* **PROBLEM DESCRIPTION**: Repeat the lines of the listing below exactly, from the line with "renamed to ->validate()" up to and including the line with "dispatchBatch() now returns a promise".

* **Excerpts from a dataset**:
○ ○ ○ ○
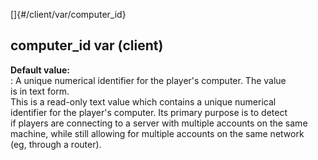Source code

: []{#/client/var/computer_id}    
## computer_id var (client)    
**Default value:**    
:   A unique numerical identifier for the player\'s computer. The value    
    is in text form.    
This is a read-only text value which contains a unique numerical    
identifier for the player\'s computer. Its primary purpose is to detect    
if players are connecting to a server with multiple accounts on the same    
machine, while still allowing for multiple accounts on the same network    
(eg, through a router).  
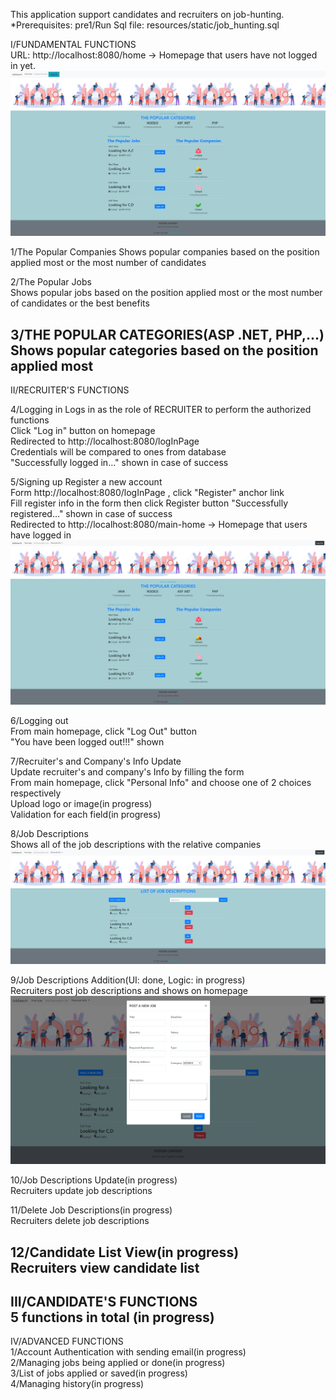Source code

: This application support candidates and recruiters on job-hunting.
*Prerequisites:
pre1/Run Sql file: resources/static/job_hunting.sql

I/FUNDAMENTAL FUNCTIONS  
URL: http://localhost:8080/home  -> Homepage that users have not logged in yet.
![img_2.png](img_2.png)

1/The Popular Companies
Shows popular companies based on the position applied most or the most number of candidates  

2/The Popular Jobs  
Shows popular jobs based on the position applied most or the most number of candidates or the best benefits

3/THE POPULAR CATEGORIES(ASP .NET, PHP,...)  
Shows popular categories based on the position applied most
---
II/RECRUITER'S FUNCTIONS  

4/Logging in
Logs in as the role of RECRUITER to perform the authorized functions   
Click "Log in" button on homepage  
Redirected to http://localhost:8080/logInPage  
Credentials will be compared to ones from database  
"Successfully logged in..." shown in case of success  

5/Signing up
Register a new account  
Form http://localhost:8080/logInPage , click "Register" anchor link   
Fill register info in the form then click Register button
"Successfully registered..." shown in case of success   
Redirected to http://localhost:8080/main-home -> Homepage that users have logged in  
![img_4.png](img_4.png)

6/Logging out  
From main homepage, click "Log Out" button  
"You have been logged out!!!" shown

7/Recruiter's and Company's Info Update  
Update recruiter's and company's Info by filling the form  
From main homepage, click "Personal Info" and choose one of 2 choices respectively  
Upload logo or image(in progress)  
Validation for each field(in progress)  

8/Job Descriptions  
Shows all of the job descriptions with the relative companies
![img_5.png](img_5.png)

9/Job Descriptions Addition(UI: done, Logic: in progress)  
Recruiters post job descriptions and shows on homepage
![img_7.png](img_7.png)

10/Job Descriptions Update(in progress)  
Recruiters update job descriptions

11/Delete Job Descriptions(in progress)  
Recruiters delete job descriptions

12/Candidate List View(in progress)  
Recruiters view candidate list
---
III/CANDIDATE'S FUNCTIONS  
5 functions in total (in progress)
---
IV/ADVANCED FUNCTIONS  
1/Account Authentication with sending email(in progress)  
2/Managing jobs being applied or done(in progress)  
3/List of jobs applied or saved(in progress)  
4/Managing history(in progress)
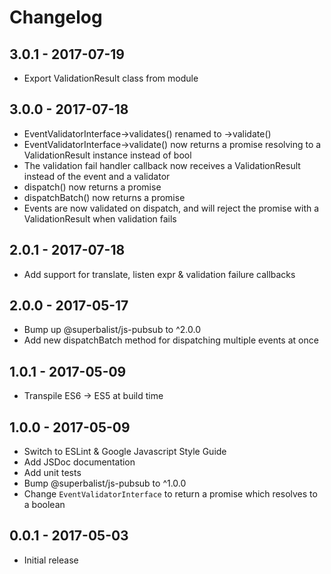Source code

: # Changelog

## 3.0.1 - 2017-07-19

* Export ValidationResult class from module

## 3.0.0 - 2017-07-18

* EventValidatorInterface->validates() renamed to ->validate()
* EventValidatorInterface->validate() now returns a promise resolving to a ValidationResult instance instead of bool
* The validation fail handler callback now receives a ValidationResult instead of the event and a validator
* dispatch() now returns a promise
* dispatchBatch() now returns a promise
* Events are now validated on dispatch, and will reject the promise with a ValidationResult when validation fails

## 2.0.1 - 2017-07-18

* Add support for translate, listen expr & validation failure callbacks

## 2.0.0 - 2017-05-17

* Bump up @superbalist/js-pubsub to ^2.0.0
* Add new dispatchBatch method for dispatching multiple events at once

## 1.0.1 - 2017-05-09

* Transpile ES6 -> ES5 at build time

## 1.0.0 - 2017-05-09

* Switch to ESLint & Google Javascript Style Guide
* Add JSDoc documentation
* Add unit tests
* Bump @superbalist/js-pubsub to ^1.0.0
* Change `EventValidatorInterface` to return a promise which resolves to a boolean

## 0.0.1 - 2017-05-03

* Initial release

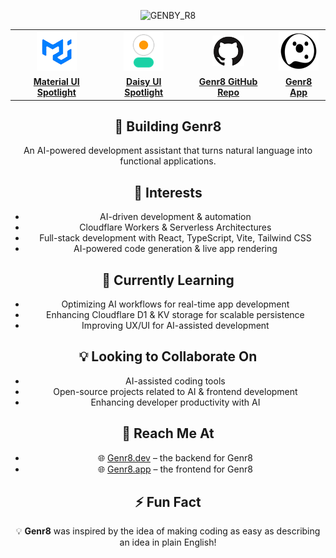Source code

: <div align="center">

  ![GENBY_R8](https://github.com/user-attachments/assets/ad022378-67de-4d0e-89f3-8c8201c7c090)

<table>
  <tr>
    <td align="center">
      <a href="https://preview--material-ui-spotlight.lovable.app/">
        <img src="https://raw.githubusercontent.com/Gen8-ai/Gen8-ai/main/64_Material.png" alt="Material UI"/>
      </a>
    </td>
    <td align="center">
      <a href="https://daisy-ui-spotlight.lovable.app/">
        <img src="https://raw.githubusercontent.com/Gen8-ai/Gen8-ai/main/64_daisy.png" alt="DaisyUI"/>
      </a>
    </td>
    <td align="center">
      <a href="https://github.com/Gen8-ai/genr8-app">
        <img src="https://raw.githubusercontent.com/Gen8-ai/Gen8-ai/main/64_github.png" alt="GitHub"/>
      </a>
    </td>
    <td align="center">
      <a href="https://genr8.app/">
        <img src="https://raw.githubusercontent.com/Gen8-ai/Gen8-ai/main/64_r8peticon.png" alt="Genr8"/>
      </a>
    </td>
  </tr>
  <tr>
    <td align="center"><a href="https://preview--material-ui-spotlight.lovable.app/"><b>Material UI Spotlight</b></a></td>
    <td align="center"><a href="https://daisy-ui-spotlight.lovable.app/"><b>Daisy UI Spotlight</b></a></td>
    <td align="center"><a href="https://github.com/Gen8-ai/genr8-app"><b>Genr8 GitHub Repo</b></a></td>
    <td align="center"><a href="https://genr8.app/"><b>Genr8 App</b></a></td>
  </tr>
</table>

<h2>🚀 Building <b>Genr8</b></h2>
<p>An AI-powered development assistant that turns natural language into functional applications.</p>

<h2>👀 Interests</h2>
<ul>
  <li>AI-driven development & automation</li>
  <li>Cloudflare Workers & Serverless Architectures</li>
  <li>Full-stack development with React, TypeScript, Vite, Tailwind CSS</li>
  <li>AI-powered code generation & live app rendering</li>
</ul>

<h2>🌱 Currently Learning</h2>
<ul>
  <li>Optimizing AI workflows for real-time app development</li>
  <li>Enhancing Cloudflare D1 & KV storage for scalable persistence</li>
  <li>Improving UX/UI for AI-assisted development</li>
</ul>

<h2>💡 Looking to Collaborate On</h2>
<ul>
  <li>AI-assisted coding tools</li>
  <li>Open-source projects related to AI & frontend development</li>
  <li>Enhancing developer productivity with AI</li>
</ul>

<h2>💌 Reach Me At</h2>
<ul>
  <li>🌐 <a href="https://genr8.dev">Genr8.dev</a> – the backend for Genr8</li>
  <li>🌐 <a href="https://genr8.app">Genr8.app</a> – the frontend for Genr8</li>
</ul>

<h2>⚡ Fun Fact</h2>
<p>💡 <b>Genr8</b> was inspired by the idea of making coding as easy as describing an idea in plain English!</p>

</div>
○ ○ ○ ○
* **EXERCISE RESULT**:
* EventValidatorInterface->validates() renamed to ->validate()
* EventValidatorInterface->validate() now returns a promise resolving to a ValidationResult instance instead of bool
* The validation fail handler callback now receives a ValidationResult instead of the event and a validator
* dispatch() now returns a promise
* dispatchBatch() now returns a promise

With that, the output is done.